Collected data:
↓↓↓
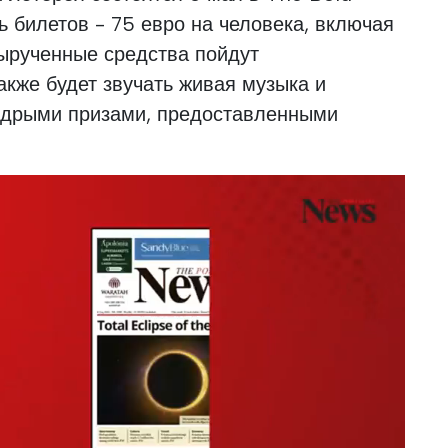
ь билетов - 75 евро на человека, включая
 вырученные средства пойдут
акже будет звучать живая музыка и
едрыми призами, предоставленными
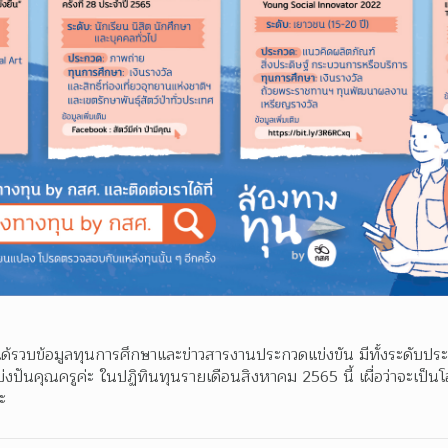
้รวบข้อมูลทุนการศึกษาและข่าวสารงานประกวดแข่งขัน มีทั้งระดับประ
งปันคุณครูค่ะ ในปฏิทินทุนรายเดือนสิงหาคม 2565 นี้ เผื่อว่าจะเป็น
ะ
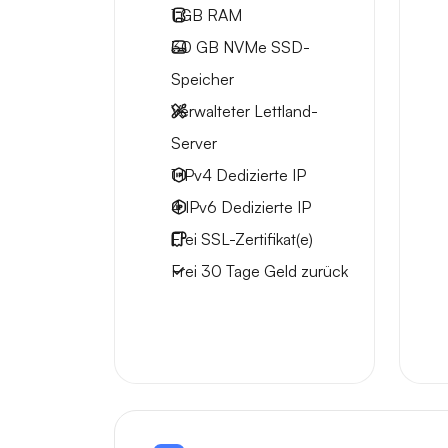
1 GB
RAM
30 GB
NVMe SSD-
Speicher
Verwalteter Lettland-
Server
1 IPv4
Dedizierte IP
4 IPv6
Dedizierte IP
Frei
SSL-Zertifikat(e)
Frei
30 Tage
Geld zurück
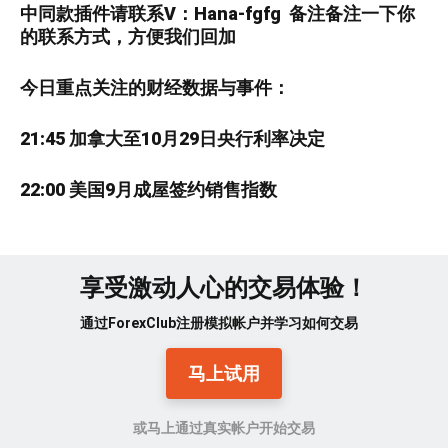
中
同款插件请联系V：
Hana-fgfg
备注备注一下你
的联系方式，方便我们回加
今日重点关注的财经数据与事件：
21:45 加拿大至10月29日央行利率决定
22:00 美国9月成屋签约销售指数
享受激动人心的交易体验！
通过ForexClub注册模拟帐户并学习如何交易
马上试用
或马上通过真实帐户开始交易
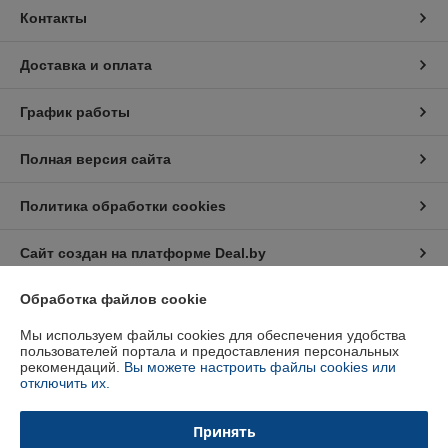
Контакты
Доставка и оплата
График работы
Полная версия сайта
Политика обработки cookies
Сайт создан на платформе Deal.by
Обработка файлов cookie
Информация для покупателя
Мы используем файлы cookies для обеспечения удобства
Индивидуальный предприниматель:
Индивидуальный
пользователей портала и предоставления персональных
предприниматель Кратынский Валерий Викторович
рекомендаций.
Вы можете настроить файлы cookies или
Республика Беларусь, г. Минск, ул. Неманская, д. 38, кв. 25
отключить их.
Регистрационный номер ЕГР: 191879218
Принять
УНП: 191879218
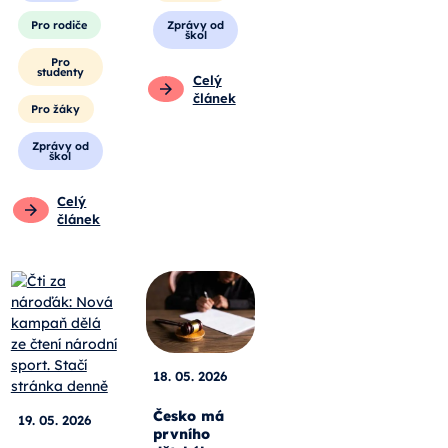
Pro rodiče
Zprávy od
škol
Pro
studenty
Celý
článek
Pro žáky
Zprávy od
škol
Celý
článek
18. 05. 2026
Česko má
19. 05. 2026
prvního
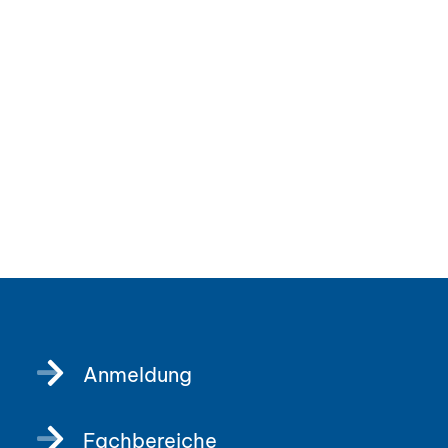
Anmeldung
Fachbereiche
↑↑↑
# YOUR INSTRUCTIONS:
Match on "предприниматель": copy every line in the records that has it.

# RESPONSE:
Индивидуальный предприниматель:
предприниматель Кратынский Валерий Викторович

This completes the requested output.